**Wat te doen:**
**A.** Geef uit de tekst over de nieuwe bètavakken letterlijk het stuk van "De Nederlandse industrie" tot en met "CO2-emissienormen van Kyoto." terug.
**B.** Welke twee nieuwe bètavakken komen er volgens de tekst over de nieuwe bètavakken bij?

**Tekstfragment:**

- - -

• blad nr 22
  • 17-12-2005
  • auteur R. Voorwinden 
  • Redactioneel

 

Nieuwe bètavakken bieden kansen’

De bètadocenten in de tweede fase zijn nog steeds boos dat hun vakken er in uren op achteruitgaan. Er komen echter wel twee nieuwe bètavakken bij: ‘natuur, leven en techniek’ en ‘wiskunde D’. “Docenten zijn daar heel enthousiast over.”

De Nederlandse industrie stoot veel zuivere CO2 uit. Stel nu dat je al die CO2 via pijpleidingen zou transporteren naar Limburg en het daar op zo’n zevenhonderd meter diepte zou injecteren in steenkool. Dan is die schadelijke uitstoot mooi veilig weggestopt. Bovendien komt er bij die injectie van CO2 weer aardgas vrij. De steenkool vormt op die manier een aardgasreservoir dat bijna net zo groot is als het veld van Slochteren. Dat levert de BV Nederland miljarden euro’s op en voortaan lachen we ook hard om de CO2-emissienormen van Kyoto.

- - -

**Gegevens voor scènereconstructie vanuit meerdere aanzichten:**
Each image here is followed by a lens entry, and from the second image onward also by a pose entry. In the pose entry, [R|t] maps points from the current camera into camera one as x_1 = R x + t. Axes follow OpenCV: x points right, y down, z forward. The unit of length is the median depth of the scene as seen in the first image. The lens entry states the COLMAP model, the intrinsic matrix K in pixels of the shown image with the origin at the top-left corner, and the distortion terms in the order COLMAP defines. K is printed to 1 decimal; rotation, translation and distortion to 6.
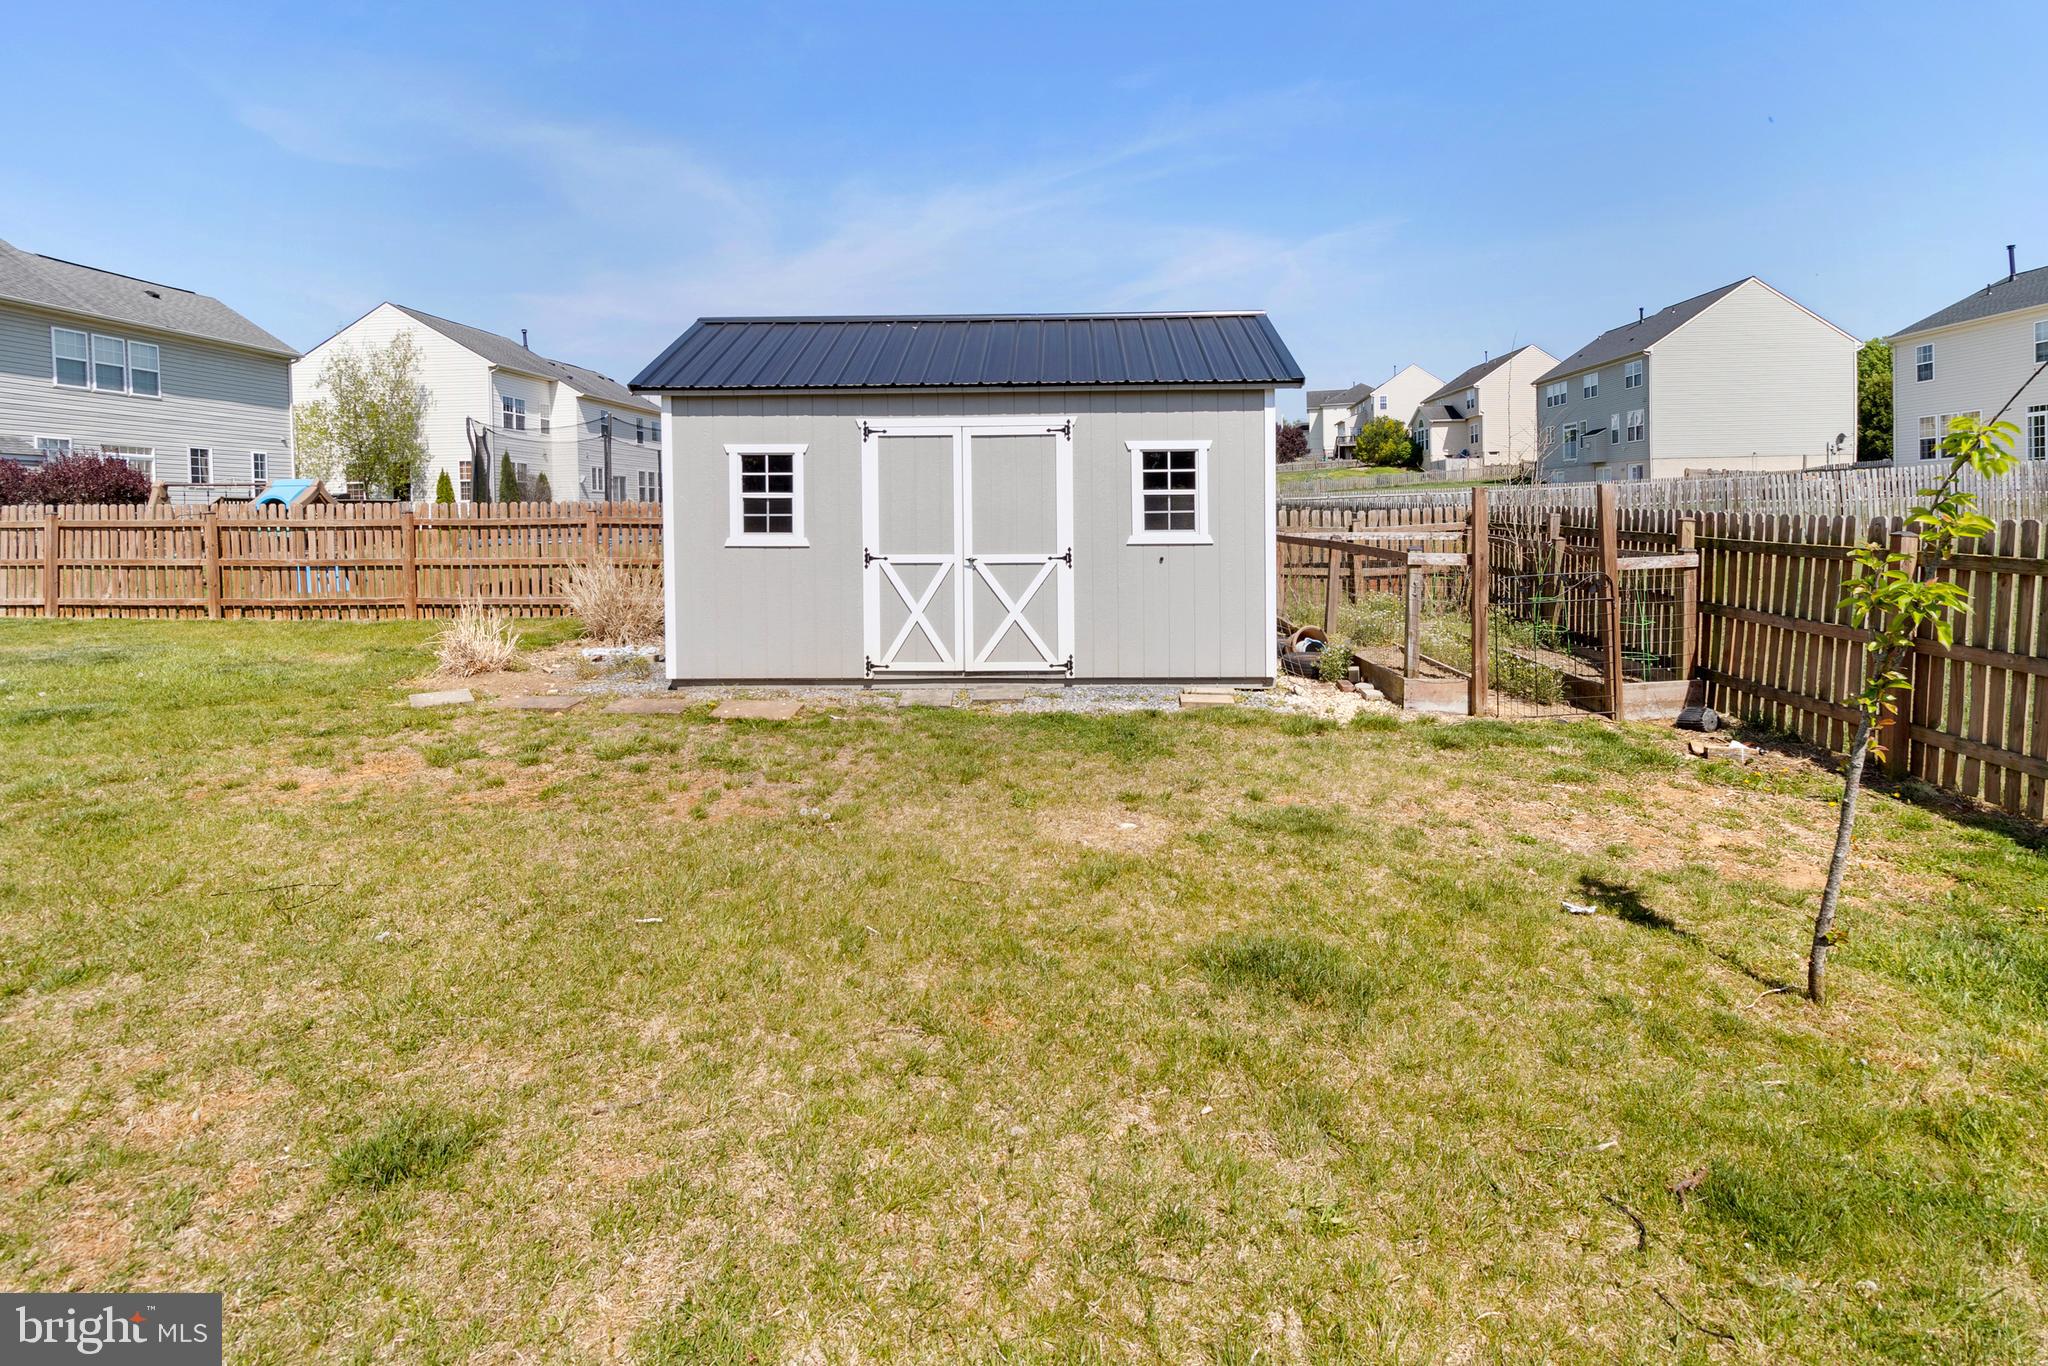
lens RADIAL K [[1000.2, 0, 1028.3], [0, 1000.2, 590.4], [0, 0, 1]] dist [0.002202, 0.000319]
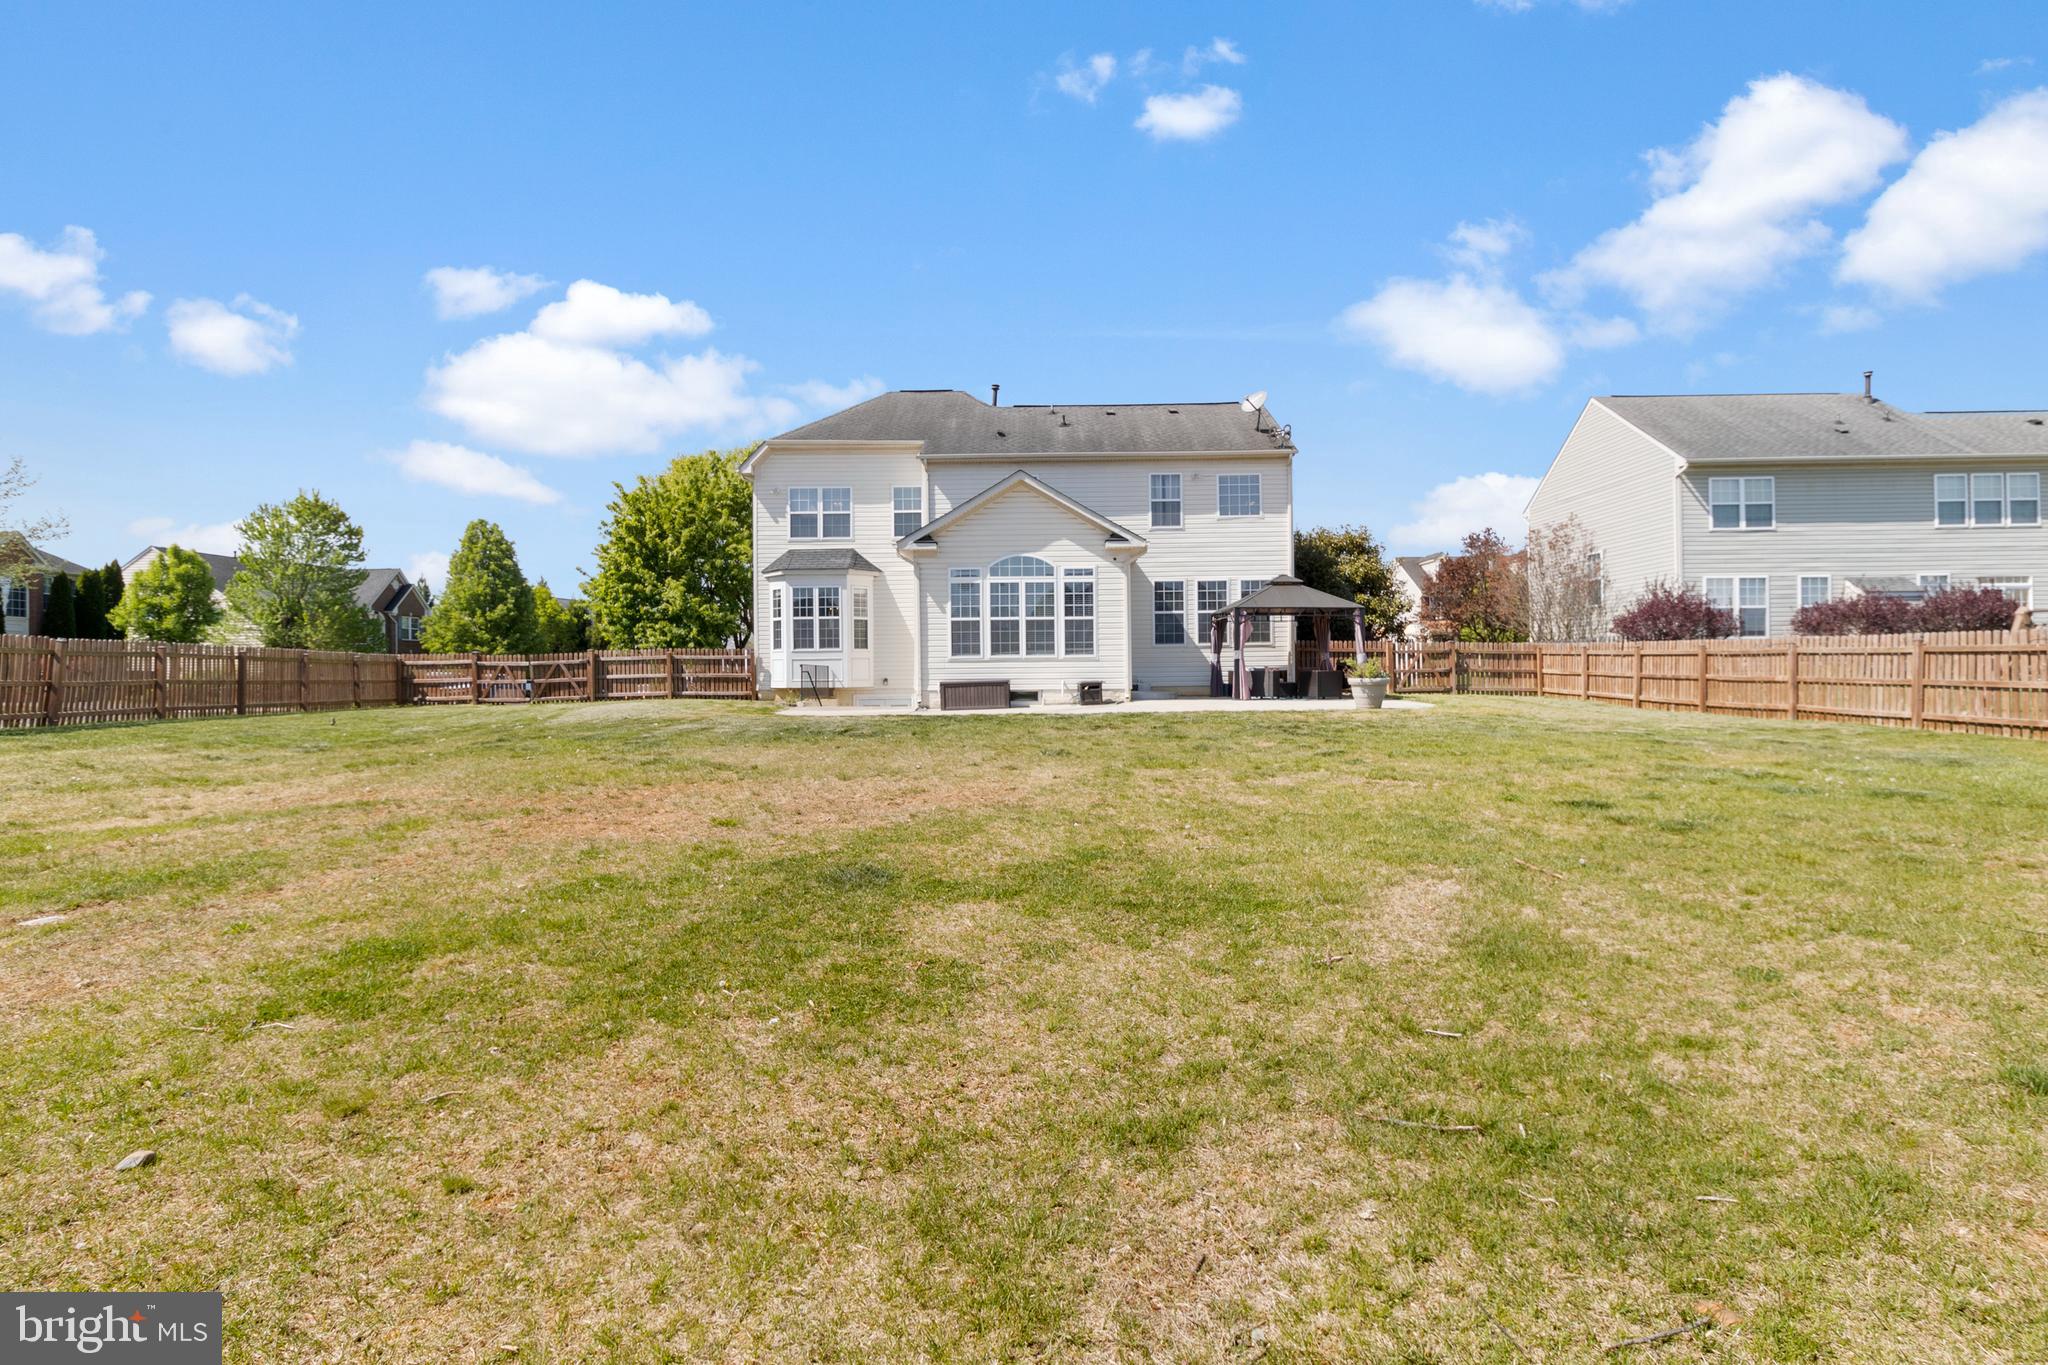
lens RADIAL K [[1000.2, 0, 1028.3], [0, 1000.2, 589.9], [0, 0, 1]] dist [0.002202, 0.000319]
pose [[0.056489, -0.067747, -0.996102, 0.137478], [-0.063724, 0.995416, -0.071314, 0.014694], [0.996368, 0.067504, 0.051913, -0.100553]]
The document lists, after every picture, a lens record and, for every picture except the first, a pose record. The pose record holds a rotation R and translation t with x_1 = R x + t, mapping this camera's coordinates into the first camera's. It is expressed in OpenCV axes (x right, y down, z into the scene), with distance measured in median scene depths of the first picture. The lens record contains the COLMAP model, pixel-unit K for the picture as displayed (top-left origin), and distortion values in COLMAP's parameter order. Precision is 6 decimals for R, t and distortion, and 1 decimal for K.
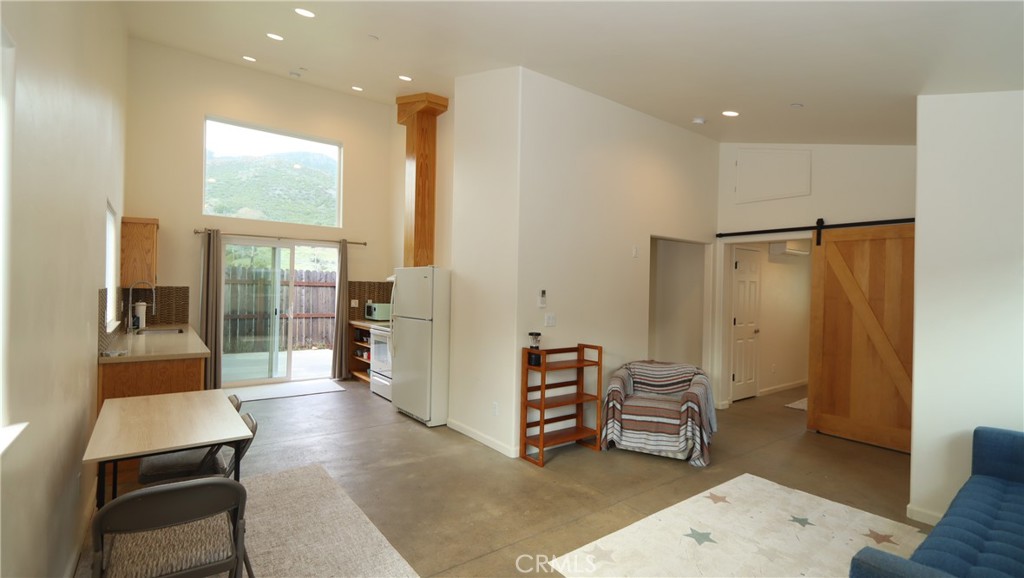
lens RADIAL K [[470.8, 0, 510.5], [0, 470.8, 290.2], [0, 0, 1]] dist [0.001345, -0.000156]
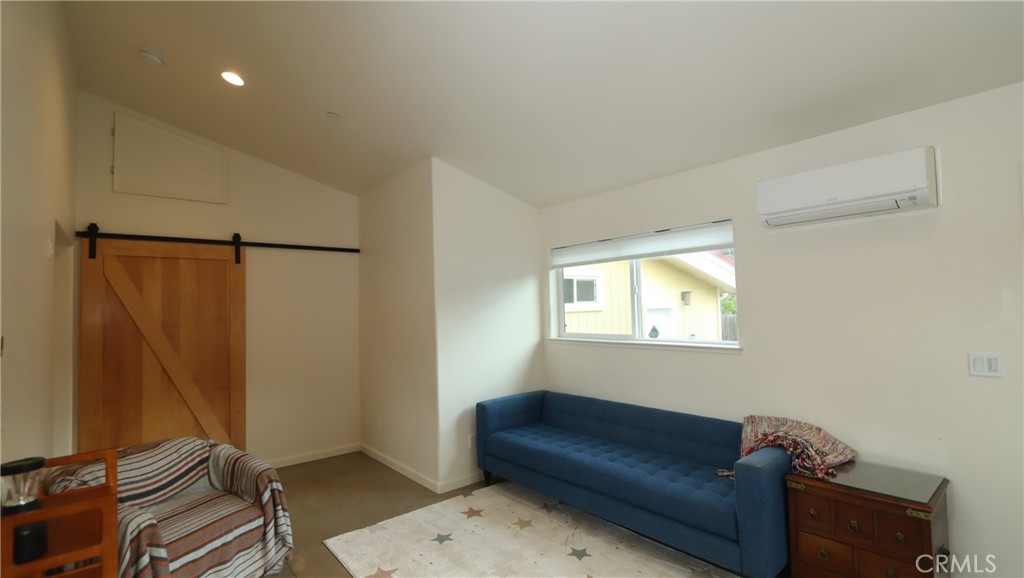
lens RADIAL K [[470.8, 0, 516.7], [0, 470.8, 286.7], [0, 0, 1]] dist [0.001345, -0.000156]
pose [[-0.046671, 0.022097, 0.998666, -0.309726], [0.030947, 0.999307, -0.020665, -0.020774], [-0.998431, 0.029941, -0.047322, 0.640050]]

- - -

**Antwoorden:**
**A.**
De Nederlandse industrie stoot veel zuivere CO2 uit. Stel nu dat je al die CO2 via pijpleidingen zou transporteren naar Limburg en het daar op zo’n zevenhonderd meter diepte zou injecteren in steenkool. Dan is die schadelijke uitstoot mooi veilig weggestopt. Bovendien komt er bij die injectie van CO2 weer aardgas vrij. De steenkool vormt op die manier een aardgasreservoir dat bijna net zo groot is als het veld van Slochteren. Dat levert de BV Nederland miljarden euro’s op en voortaan lachen we ook hard om de CO2-emissienormen van Kyoto.

**B.** ‘Natuur, leven en techniek’ en ‘wiskunde D’.